Recipients of the group’s help must be permanent residents of its service area, which runs from Glenbrook along the South Shore of Lake Tahoe to the El Dorado and Placer county lines near Emerald Bay.
The group has set up shop in a donated, vacant storefront somewhere in South Lake Tahoe every holiday season since 1983, Burns said.
Before that, some of the group’s founders, Al and Pauline Figone and Rocky and Dorothy Rogue, sold the candy out of the trunks of their cars and out of their garages to raise money.

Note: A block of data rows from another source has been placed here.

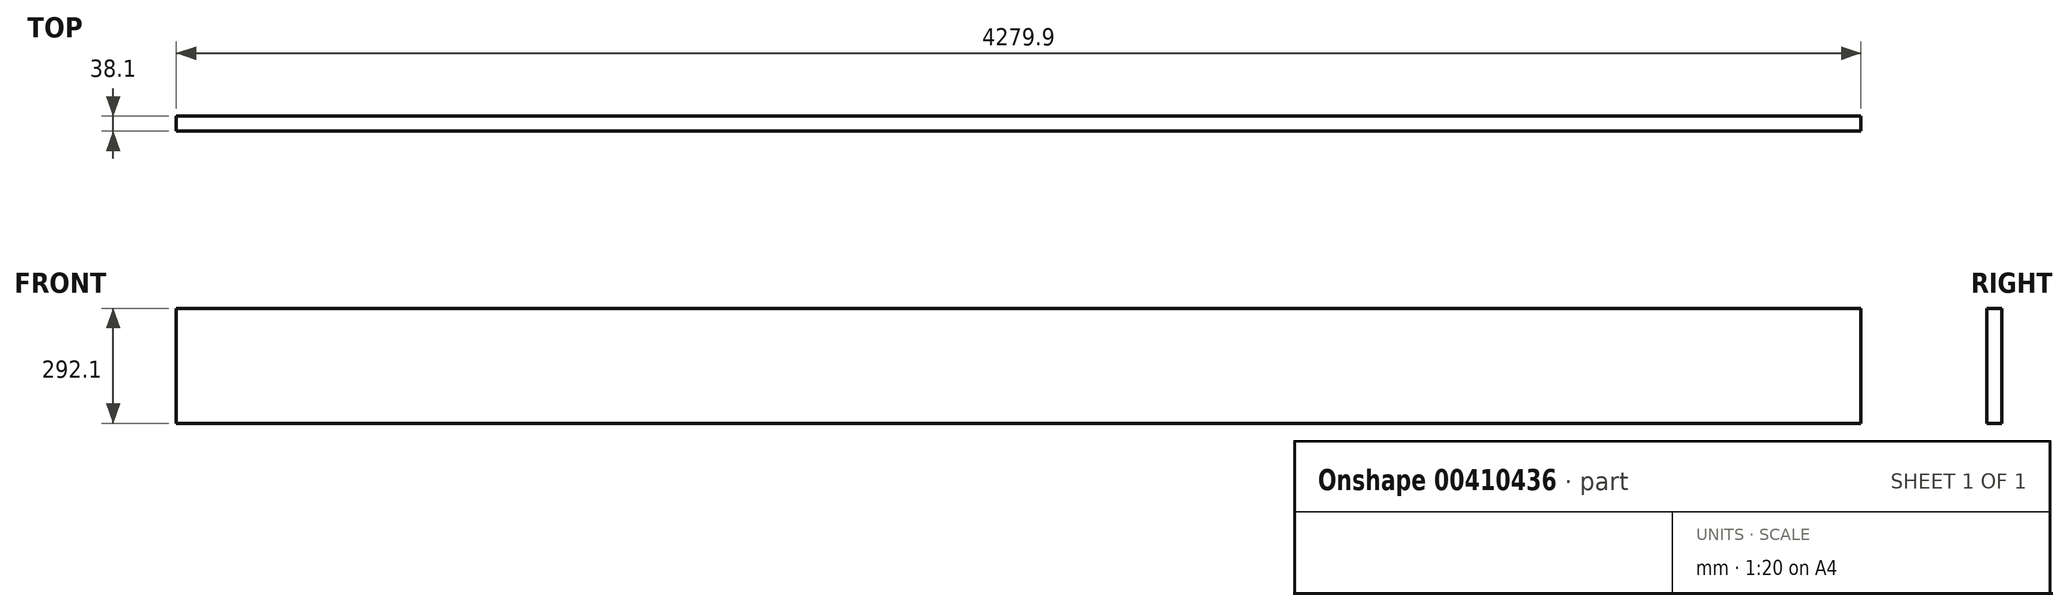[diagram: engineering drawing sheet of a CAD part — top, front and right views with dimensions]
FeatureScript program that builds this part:
annotation { "Feature Type Name" : "Feature", "Feature Type Description" : "" }
export const myFeature = defineFeature(function(context is Context, id is Id, definition is map)
    precondition{}
    {
        {
            var Q0;
            Q0=qCreatedBy(makeId("Front.planeOp"),FACE);
            var sketch = newSketch(context, id + "F0", { "sketchPlane" : qUnion([Q0])});
            skLineSegment(sketch, "E0.bottom", {"start": v(-2139.95, 146.05) * mm, "end": v(2139.95, 146.05) * mm});
            skLineSegment(sketch, "E0.top", {"start": v(-2139.95, -146.05) * mm, "end": v(2139.95, -146.05) * mm});
            skLineSegment(sketch, "E0.left", {"start": v(-2139.95, 146.05) * mm, "end": v(-2139.95, -146.05) * mm});
            skLineSegment(sketch, "E0.right", {"start": v(2139.95, 146.05) * mm, "end": v(2139.95, -146.05) * mm});
            skPoint(sketch, "E0.middle", {"position": v(0, 0) * mm});
            skSolve(sketch);
        }
        {
            var Q0;
            Q0 = qSketchRegion(id + "F0", true);
            extrude(context, id + "F1", {"entities" : qUnion([Q0]), "depth" : 38.1 * mm, "offsetDistance" : 25.4 * mm});
        }
    });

Burns estimates South Lake Tahoe Cancer League has helped local cancer patients with about $500,000 in assistance since its inception.
Volunteers will take turns staffing the candy store, which is open 10 a.m. to 5:30 p.m. seven days a week.
Linda Carter was helping sell candy at the store Wednesday. A 25-year survivor of breast cancer, Carter recently joined the cancer league and marveled at old photos of its members selling candy out of the trunks of their cars to raise money.
“It makes such a difference. The money stays here and people are helped,” Carter said about the group’s assistance, adding that any help can make a big difference for people fighting cancer.
Most of the group’s volunteers are cancer survivors who want to help other community members. The candy makes a great present or stocking stuffer this time of year and candy sales make up the group’s largest fundraising effort, furthering a good cause, Burns said.
“The main thing is to help cancer patients with transportation and financial assistance,” he said.
Twenty-seven local businesses have also volunteered to help sell the candy at their establishments.